**Try it:** When you reach the line containing "NAVEGADOR PARA A PRÓXIMA VEZ" in the records below, start copying exactly, and stop once you have copied the line containing "de visitantes com exposições históricas e fil".

--- Given records Enclosed Below ---

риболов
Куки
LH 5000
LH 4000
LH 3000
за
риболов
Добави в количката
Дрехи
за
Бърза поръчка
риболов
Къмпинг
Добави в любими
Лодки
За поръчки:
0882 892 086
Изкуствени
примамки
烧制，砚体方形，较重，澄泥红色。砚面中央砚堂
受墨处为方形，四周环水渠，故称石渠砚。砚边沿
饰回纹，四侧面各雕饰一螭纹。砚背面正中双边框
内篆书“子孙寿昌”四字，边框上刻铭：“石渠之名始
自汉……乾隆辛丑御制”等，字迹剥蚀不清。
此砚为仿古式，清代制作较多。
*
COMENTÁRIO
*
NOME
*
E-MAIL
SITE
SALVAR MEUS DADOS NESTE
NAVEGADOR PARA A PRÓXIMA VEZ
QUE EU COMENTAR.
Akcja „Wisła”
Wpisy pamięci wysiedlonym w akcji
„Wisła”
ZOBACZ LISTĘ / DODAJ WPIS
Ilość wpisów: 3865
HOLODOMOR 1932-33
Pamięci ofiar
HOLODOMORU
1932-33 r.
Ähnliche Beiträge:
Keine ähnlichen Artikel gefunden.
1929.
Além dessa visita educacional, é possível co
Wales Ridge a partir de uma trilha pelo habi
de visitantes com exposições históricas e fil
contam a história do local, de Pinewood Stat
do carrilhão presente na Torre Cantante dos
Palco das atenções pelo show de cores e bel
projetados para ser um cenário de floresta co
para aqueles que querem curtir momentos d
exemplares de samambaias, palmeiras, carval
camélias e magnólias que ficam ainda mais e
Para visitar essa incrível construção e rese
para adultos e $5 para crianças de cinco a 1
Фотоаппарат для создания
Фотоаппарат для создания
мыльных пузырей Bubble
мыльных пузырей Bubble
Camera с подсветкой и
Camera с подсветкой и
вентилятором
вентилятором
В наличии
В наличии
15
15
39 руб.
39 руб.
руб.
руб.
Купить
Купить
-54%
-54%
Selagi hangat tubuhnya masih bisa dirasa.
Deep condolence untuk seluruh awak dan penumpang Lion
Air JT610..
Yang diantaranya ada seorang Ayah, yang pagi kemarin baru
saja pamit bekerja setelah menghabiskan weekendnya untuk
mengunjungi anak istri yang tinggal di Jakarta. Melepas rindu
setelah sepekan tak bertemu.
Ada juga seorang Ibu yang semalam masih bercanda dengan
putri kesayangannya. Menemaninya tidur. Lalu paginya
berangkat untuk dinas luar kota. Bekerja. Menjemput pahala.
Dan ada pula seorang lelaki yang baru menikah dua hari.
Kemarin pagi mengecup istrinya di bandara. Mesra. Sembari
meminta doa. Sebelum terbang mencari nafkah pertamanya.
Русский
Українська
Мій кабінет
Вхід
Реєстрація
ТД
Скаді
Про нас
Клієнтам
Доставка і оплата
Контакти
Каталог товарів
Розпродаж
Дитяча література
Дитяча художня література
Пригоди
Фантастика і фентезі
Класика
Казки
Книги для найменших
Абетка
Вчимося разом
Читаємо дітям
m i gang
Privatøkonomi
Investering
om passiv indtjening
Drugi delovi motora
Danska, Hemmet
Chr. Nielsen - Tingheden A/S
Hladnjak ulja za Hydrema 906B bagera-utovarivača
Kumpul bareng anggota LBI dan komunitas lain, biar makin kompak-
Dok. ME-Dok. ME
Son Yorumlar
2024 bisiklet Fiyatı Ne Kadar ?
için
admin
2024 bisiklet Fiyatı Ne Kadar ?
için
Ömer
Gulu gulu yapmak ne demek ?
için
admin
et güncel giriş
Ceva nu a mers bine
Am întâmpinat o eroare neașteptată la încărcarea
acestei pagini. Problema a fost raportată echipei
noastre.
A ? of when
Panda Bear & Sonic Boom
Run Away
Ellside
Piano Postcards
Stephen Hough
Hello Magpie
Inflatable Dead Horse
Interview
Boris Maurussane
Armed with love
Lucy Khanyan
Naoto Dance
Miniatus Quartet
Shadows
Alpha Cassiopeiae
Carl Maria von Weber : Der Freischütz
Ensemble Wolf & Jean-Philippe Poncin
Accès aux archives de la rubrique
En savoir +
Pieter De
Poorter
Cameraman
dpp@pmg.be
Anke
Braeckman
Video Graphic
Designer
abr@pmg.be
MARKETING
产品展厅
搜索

--- End of Enclosed Given records ---

**Result of this task:**
NAVEGADOR PARA A PRÓXIMA VEZ
QUE EU COMENTAR.
Akcja „Wisła”
Wpisy pamięci wysiedlonym w akcji
„Wisła”
ZOBACZ LISTĘ / DODAJ WPIS
Ilość wpisów: 3865
HOLODOMOR 1932-33
Pamięci ofiar
HOLODOMORU
1932-33 r.
Ähnliche Beiträge:
Keine ähnlichen Artikel gefunden.
1929.
Além dessa visita educacional, é possível co
Wales Ridge a partir de uma trilha pelo habi
de visitantes com exposições históricas e fil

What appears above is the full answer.